- EXCERPTED PASSAGE
────────
Is it possible to process AWS Cloudwatch logs using the nginx module?

I have a service deployed to ECS which is basically an nginx instance.

I want to ingest the logs using filebeat - I can do this using the aws cloudwatch input type, but it doesn't grok the message field like the nginx module does.

Is it somehow possible to push aws cloudwatch logs through the nginx pipeline?

I've tried munging the pipeline from the nginx module into the aws cloudwatch one and then forcing the pipelines to be updated, like so:

filebeat setup --pipelines --modules aws/cloudwatch

The command ran successfully, but ultimately it didn't work.

Actually, most of the data I want out of these logs I can get from a dissect processor, but I'd be loath to miss out on the extra data that geoip offers...

It looks like I should be able to specify the nginx pipeline in the output.elasticsearch part of my config...but when I try this it doesn't seem to work.

For example:

output.elasticsearch:
  # Array of hosts to connect to.
  hosts: ["${MONITORING_SERVER}"]
  pipelines:
    - pipeline: "filebeat-7.12.0-awscloudwatch-nginx-access-pipeline"
      # Ignore filebeat log stream
      when.not:
        contains:
          message: "[monitoring]"

"It doesn't seem to work" as in the new fields that should be generated by the pipeline aren't being created.

There are no error fields either to indicate that something went wrong.
────────
- SUPPLIED DATA
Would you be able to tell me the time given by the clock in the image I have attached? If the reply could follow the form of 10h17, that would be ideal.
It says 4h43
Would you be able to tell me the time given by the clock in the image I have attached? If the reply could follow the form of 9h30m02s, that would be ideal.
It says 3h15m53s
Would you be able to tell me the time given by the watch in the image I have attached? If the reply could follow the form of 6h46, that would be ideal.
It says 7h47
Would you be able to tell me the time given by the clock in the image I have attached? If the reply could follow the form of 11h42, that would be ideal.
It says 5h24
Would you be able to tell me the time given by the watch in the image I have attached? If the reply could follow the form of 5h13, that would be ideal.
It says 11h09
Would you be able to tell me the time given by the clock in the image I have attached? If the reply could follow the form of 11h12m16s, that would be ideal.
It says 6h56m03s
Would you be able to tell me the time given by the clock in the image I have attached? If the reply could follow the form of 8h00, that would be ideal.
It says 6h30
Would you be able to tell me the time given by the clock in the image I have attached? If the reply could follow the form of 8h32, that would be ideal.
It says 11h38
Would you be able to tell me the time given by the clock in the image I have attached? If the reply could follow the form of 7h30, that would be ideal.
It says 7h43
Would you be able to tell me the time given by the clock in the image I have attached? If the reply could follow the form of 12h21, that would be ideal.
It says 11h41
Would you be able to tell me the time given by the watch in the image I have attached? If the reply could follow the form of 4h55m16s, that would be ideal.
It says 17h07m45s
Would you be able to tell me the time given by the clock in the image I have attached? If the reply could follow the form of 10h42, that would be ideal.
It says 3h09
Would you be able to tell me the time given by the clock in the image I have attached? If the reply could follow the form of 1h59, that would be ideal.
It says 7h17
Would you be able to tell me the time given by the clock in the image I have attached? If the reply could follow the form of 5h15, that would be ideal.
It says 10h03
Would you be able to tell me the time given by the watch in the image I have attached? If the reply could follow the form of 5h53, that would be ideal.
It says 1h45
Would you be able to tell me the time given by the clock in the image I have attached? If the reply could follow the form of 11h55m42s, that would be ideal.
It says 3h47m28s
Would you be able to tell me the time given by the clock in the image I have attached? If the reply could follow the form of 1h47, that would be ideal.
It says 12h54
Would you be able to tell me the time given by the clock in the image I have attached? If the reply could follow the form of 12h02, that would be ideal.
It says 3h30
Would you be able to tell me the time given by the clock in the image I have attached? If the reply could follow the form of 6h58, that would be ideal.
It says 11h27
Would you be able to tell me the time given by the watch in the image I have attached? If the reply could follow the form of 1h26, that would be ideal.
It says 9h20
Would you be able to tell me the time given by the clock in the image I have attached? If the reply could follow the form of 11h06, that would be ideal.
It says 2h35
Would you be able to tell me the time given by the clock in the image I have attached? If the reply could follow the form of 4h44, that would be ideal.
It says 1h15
────────
Set down the post about processing Cloudwatch logs word for word, everything from "It looks like" down to "seem to work.".

- FULL ANSWER
It looks like I should be able to specify the nginx pipeline in the output.elasticsearch part of my config...but when I try this it doesn't seem to work.